Josephine wrote in her divorce statement:

The dissolution of my marriage will make no change in the feelings of my heart. The Emperor will always find in me his truest friend.

(From page 1106 of The Josephine B Trilogy. A picture of the letter/statement and French transcription are here.)

Napoleon and Josephine continued to write each other after the divorce, he wrote this a week after:

Trianon, January 17, 1810.

My Dear, D'Audenarde, whom I sent to see you this morning tells me that since you have been at Malmaison you have no longer any courage. Yet that place is full of our happy memories, which can and ought never to change, at least on my side.

I want badly to see you, but I must have some assurance that you are strong and not weak; I too am rather like you, and it makes me frightfully wretched.

Adieu, Josephine; good-night. If you doubted me, you would be very ungrateful.

Napoleon.

(From a great archive of Napoleon's letters to Josephine found on archive.org)

Josephine died on May 29, 1810 at her beloved Château de Malmaison, just outside of Paris.
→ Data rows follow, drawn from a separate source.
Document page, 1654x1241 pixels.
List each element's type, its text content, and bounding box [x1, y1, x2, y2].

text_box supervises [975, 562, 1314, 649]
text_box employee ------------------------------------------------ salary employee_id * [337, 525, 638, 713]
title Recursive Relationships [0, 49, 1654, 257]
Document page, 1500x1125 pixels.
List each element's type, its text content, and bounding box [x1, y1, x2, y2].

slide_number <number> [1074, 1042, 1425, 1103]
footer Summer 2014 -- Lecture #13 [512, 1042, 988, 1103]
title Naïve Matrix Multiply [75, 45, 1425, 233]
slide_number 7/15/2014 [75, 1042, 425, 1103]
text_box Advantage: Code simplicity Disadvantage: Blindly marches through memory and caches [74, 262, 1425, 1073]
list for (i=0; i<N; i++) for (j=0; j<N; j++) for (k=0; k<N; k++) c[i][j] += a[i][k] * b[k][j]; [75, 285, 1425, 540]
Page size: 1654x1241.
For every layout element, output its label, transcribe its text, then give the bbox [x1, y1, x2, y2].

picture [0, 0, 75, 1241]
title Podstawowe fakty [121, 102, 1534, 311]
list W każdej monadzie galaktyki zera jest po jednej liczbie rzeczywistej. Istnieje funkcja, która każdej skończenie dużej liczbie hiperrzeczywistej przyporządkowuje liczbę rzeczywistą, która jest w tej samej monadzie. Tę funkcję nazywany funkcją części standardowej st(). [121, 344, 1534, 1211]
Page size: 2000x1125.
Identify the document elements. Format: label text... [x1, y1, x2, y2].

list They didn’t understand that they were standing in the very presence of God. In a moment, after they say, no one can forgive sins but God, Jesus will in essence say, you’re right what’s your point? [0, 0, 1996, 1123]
Her son, Eugène, wrote to Napoleon to break the news.

Sire, Emperor (Papa),

I am writing to you now with tears in my heart. Your beloved Josephine passed away suddenly. We still cannot comprehend that she is no longer with us. Our distress is made more bearable knowing that she lived a full life, a life full of  love. She loved us. She loved you--profoundly.

[He goes on to describe her illness over a period of days, a problem with her throat, and her subsequent death.]

She was placed in a double casket. Over twenty thousand people came all the way out to Malmaison to pay their last respects. Astonishing. Even the gate here at Saint-Leu is covered with bouquets and letters of sympathy. Really, Papa, it touches us deeply to see such an outpouring of love.

"Tell him I am waiting," Maman told Hortense a few days before her death. Fever talk, we thought at the time, but now it all seems so clear. Mimi, who was with her through that last feverish night, says her last words were of you.

Did she know how much we loved her? If Maman's death has taught me anything, Sire, it is that one must speak one's heart when one can. I love and honour you as my Emperor and commanding general, but above all as my father. Bon courage, as Corsicans say. May God be with you. I know her spirit will be.

Your faithful and devoted son, Eugène

(Found on page 1171 of The Josephine B. Trilogy)

Almost 11 years later, on May 5, 1821, Napoleon's last words were: "France, l'armée, tête d'armée, Josephine."

France, army, head of army, Josephine.